Two modes, one engine
Steer the iterations two different ways and the very same hardware solves two different problems:
- Rotation mode drives the angle
zto zero. Feed in(K, 0, theta)and out comecos(theta)andsin(theta), both at the same time. - Vectoring mode drives
yto zero instead. Now the accumulated angle isatan2(y, x)and the survivingxis the vector magnitude. Rectangular to polar, in the same gates.
And it stretches further than trig. Swap in a different set of shift angles and a
hyperbolic mode computes exp, ln, sinh, cosh and square root; a linear
mode does plain multiply and divide. CORDIC is less a single algorithm than a
small math library folded into one repeating datapath.
Why FPGAs love it
On a CPU you would just call sinf() and move on. On an FPGA you have two
honest choices for trig, and CORDIC is the better third one. A big lookup table
is fast but eats block RAM and is only as fine as its address width. A
polynomial approximation is accurate but spends your scarce DSP multipliers.
CORDIC fits the fabric like it was made for it:
- No multiplier. Shifts are wiring and adds are cheap, so your DSP slices stay free for the actual signal path.
- Deterministic and pipelineable. Unroll the N iterations into N hardware stages and you get one result every clock at a fixed N-cycle latency, the spatial-computing sweet spot. Each stage is only a pair of adders, so the pipeline clocks fast.
- Precision is a dial. You get roughly one bit of accuracy per iteration, so N iterations buys about N bits. Choose the width you need and stop, the same "precision as a design knob" idea. It is all fixed-point, so our Qm.n converter earns its keep here.
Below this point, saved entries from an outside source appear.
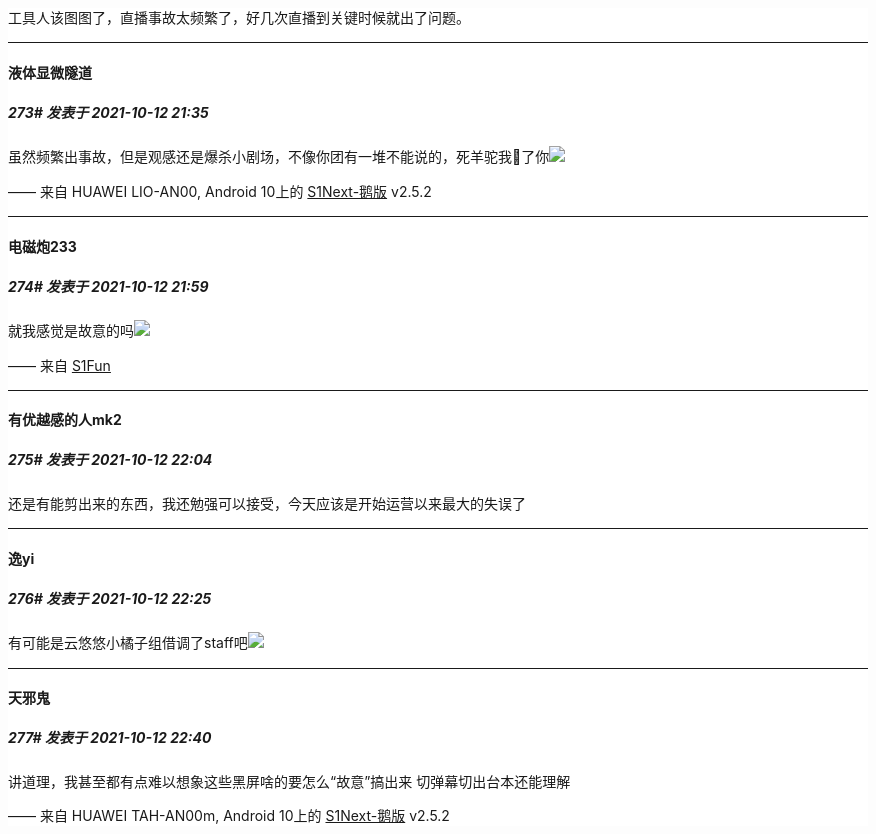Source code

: 
工具人该图图了，直播事故太频繁了，好几次直播到关键时候就出了问题。


*****

####  液体显微隧道  
##### 273#       发表于 2021-10-12 21:35


虽然频繁出事故，但是观感还是爆杀小剧场，不像你团有一堆不能说的，死羊驼我🦈了你<img src="https://static.saraba1st.com/image/smiley/face2017/138.png" referrerpolicy="no-referrer">

—— 来自 HUAWEI LIO-AN00, Android 10上的 [S1Next-鹅版](https://github.com/ykrank/S1-Next/releases) v2.5.2




*****

####  电磁炮233  
##### 274#       发表于 2021-10-12 21:59


就我感觉是故意的吗<img src="https://static.saraba1st.com/image/smiley/face2017/067.png" referrerpolicy="no-referrer">

—— 来自 [S1Fun](https://s1fun.koalcat.com)




*****

####  有优越感的人mk2  
##### 275#       发表于 2021-10-12 22:04


还是有能剪出来的东西，我还勉强可以接受，今天应该是开始运营以来最大的失误了


*****

####  逸yi  
##### 276#       发表于 2021-10-12 22:25


有可能是云悠悠小橘子组借调了staff吧<img src="https://static.saraba1st.com/image/smiley/face2017/009.gif" referrerpolicy="no-referrer">




*****

####  天邪鬼  
##### 277#       发表于 2021-10-12 22:40


讲道理，我甚至都有点难以想象这些黑屏啥的要怎么“故意”搞出来
切弹幕切出台本还能理解

—— 来自 HUAWEI TAH-AN00m, Android 10上的 [S1Next-鹅版](https://github.com/ykrank/S1-Next/releases) v2.5.2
One caveat worth knowing: the rotations converge for angles up to about 99.7
degrees, comfortably past a right angle. For anything outside that, a coarse
plus-or-minus 90 degree pre-rotation (which is just swapping x and y and
negating, still free) folds any angle back into range first.
Fourteen adders, four correct decimals
Here is a complete 16-bit rotation-mode CORDIC (Q2.14 fixed-point, 14
iterations). Press Run: it computes the cosine and sine of 30 degrees, and in
the waveform you can watch x, y and z step and converge over the
iterations.
The result: cos(30) = 0.86615 against the true 0.86603, and sin(30) =
0.49982 against 0.5. About four correct decimal places, out of fourteen
shift-and-add steps and a table of fourteen constants. Want more bits? Add more
iterations. There are no multipliers to add.
The takeaway
CORDIC teaches a lesson that keeps paying off: the expensive operation is rarely fundamental. It is a consequence of the primitives you allow yourself. Restrict the rotations to angles whose tangent is a power of two and the multiplier evaporates, exactly as restricting weights to plus-or-minus one turns a neuron into an XNOR. An FPGA is a sea of shifts, adds and small tables, and it was shaped for precisely this kind of cleverness. Sine and cosine, built from nothing but wires that move bits sideways.